Mais ce même soir, on portait beaucoup d’attention au pourcentage de votes qu’il obtiendrait. On visait les 60 pour cent… Pourquoi? Parce qu’un tel niveau d’appuis démontrerait qu’il était encore un homme très populaire, le candidat par excellence pour qui peut espérer arracher la circonscription fédérale de Trois-Rivières.

C’était a priori décevant, car il n’a obtenu que 51,37 % des voix exprimées. Sauf qu’en analysant plus finement le vote, il s’est avéré que dans la partie de la ville de Trois-Rivières qui se moule à la circonscription fédérale, il a obtenu autour de ce 60 % d’appuis.

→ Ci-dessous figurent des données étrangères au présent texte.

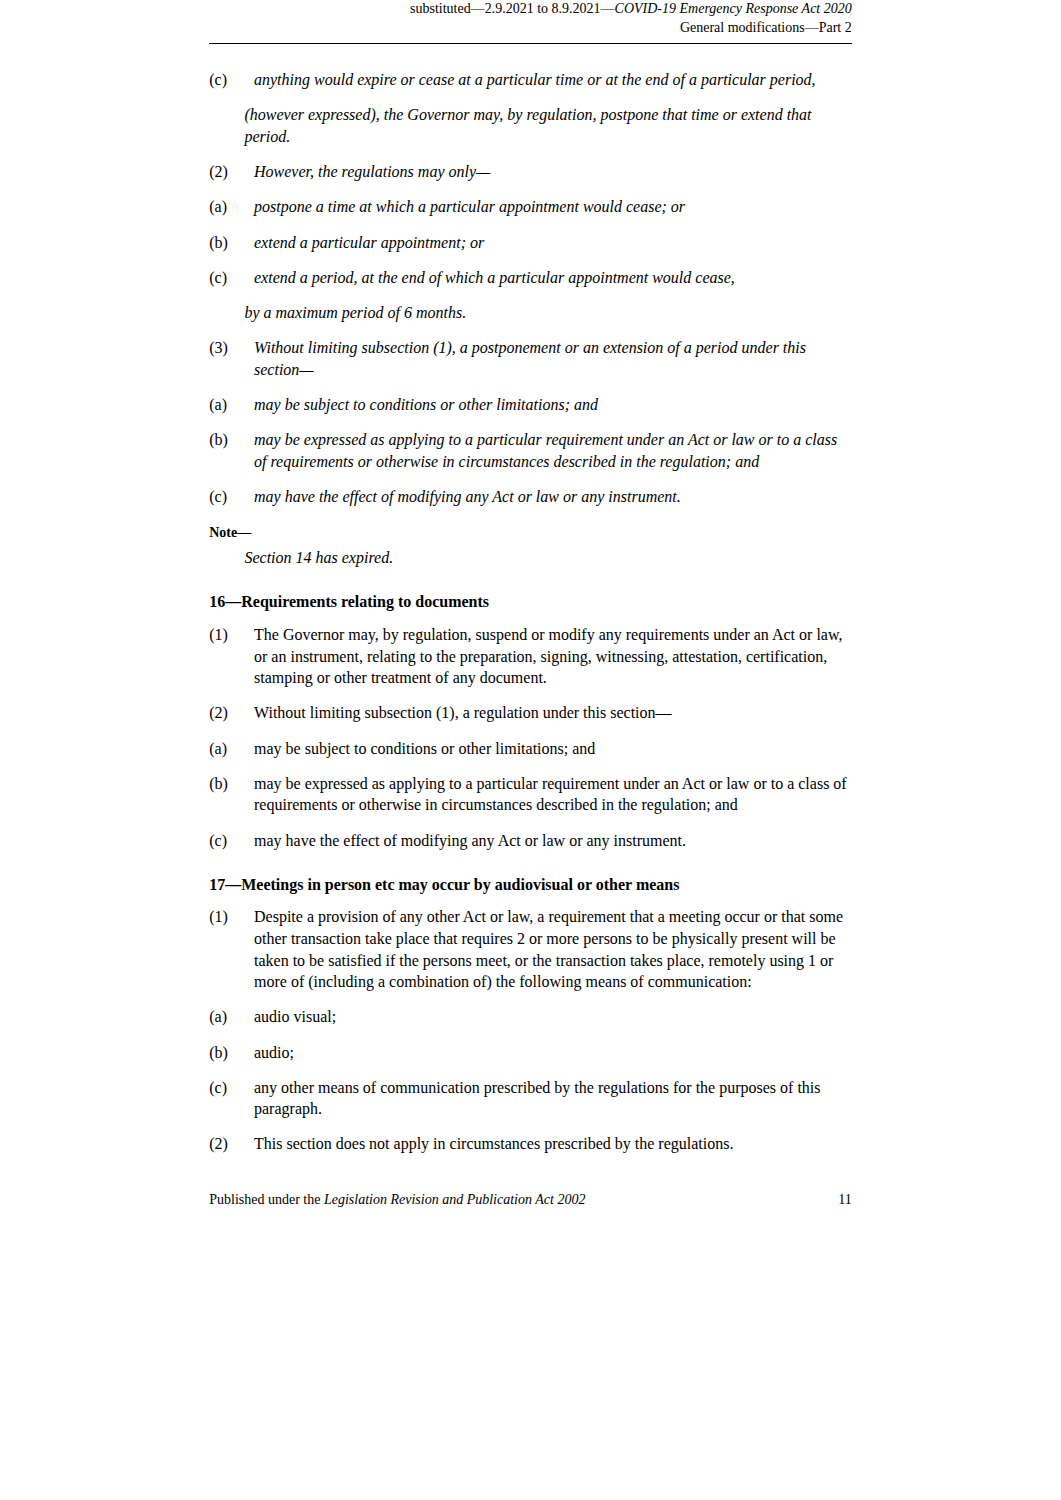substituted—2.9.2021 to 8.9.2021—COVID-19 Emergency Response Act 2020
General modifications—Part 2
(c) anything would expire or cease at a particular time or at the end of a particular period,
(however expressed), the Governor may, by regulation, postpone that time or extend that period.
(2) However, the regulations may only—
(a) postpone a time at which a particular appointment would cease; or
(b) extend a particular appointment; or
(c) extend a period, at the end of which a particular appointment would cease,
by a maximum period of 6 months.
(3) Without limiting subsection (1), a postponement or an extension of a period under this section—
(a) may be subject to conditions or other limitations; and
(b) may be expressed as applying to a particular requirement under an Act or law or to a class of requirements or otherwise in circumstances described in the regulation; and
(c) may have the effect of modifying any Act or law or any instrument.
Note—
Section 14 has expired.
16—Requirements relating to documents
(1) The Governor may, by regulation, suspend or modify any requirements under an Act or law, or an instrument, relating to the preparation, signing, witnessing, attestation, certification, stamping or other treatment of any document.
(2) Without limiting subsection (1), a regulation under this section—
(a) may be subject to conditions or other limitations; and
(b) may be expressed as applying to a particular requirement under an Act or law or to a class of requirements or otherwise in circumstances described in the regulation; and
(c) may have the effect of modifying any Act or law or any instrument.
17—Meetings in person etc may occur by audiovisual or other means
(1) Despite a provision of any other Act or law, a requirement that a meeting occur or that some other transaction take place that requires 2 or more persons to be physically present will be taken to be satisfied if the persons meet, or the transaction takes place, remotely using 1 or more of (including a combination of) the following means of communication:
(a) audio visual;
(b) audio;
(c) any other means of communication prescribed by the regulations for the purposes of this paragraph.
(2) This section does not apply in circumstances prescribed by the regulations.
Published under the Legislation Revision and Publication Act 2002 11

On pensait d’abord aux libéraux. Sauf que les sondages placent maintenant les conservateurs en avance au pays, mais pas au Québec. Et avec un ministre bien en selle comme François-Philippe Champagne, il n’y aurait pas de place pour un second ministre libéral dans la région.

L’inconfort de sa position minoritaire à l’hôtel de ville devait servir de prétexte à son éventuelle décision de ne pas compléter son mandat de maire. Elle ne sera même plus évoquée. Vaut maintenant mieux pour lui paraître un peu zen, conciliant, au-dessus de la mêlée… rassembleur. Qui l’eût cru?

Coup de griffe: Il serait assez indiqué que Walmart change le nom de la marque maison de plusieurs de ses produits de «Great Value» en «Cheap Value».

Coup de cœur: À nos super pilotes Jean-François et Louis-Philippe Dumoulin qui continuent de s’impliquer activement à recueillir des fonds pour la Fondation québécoise du cancer.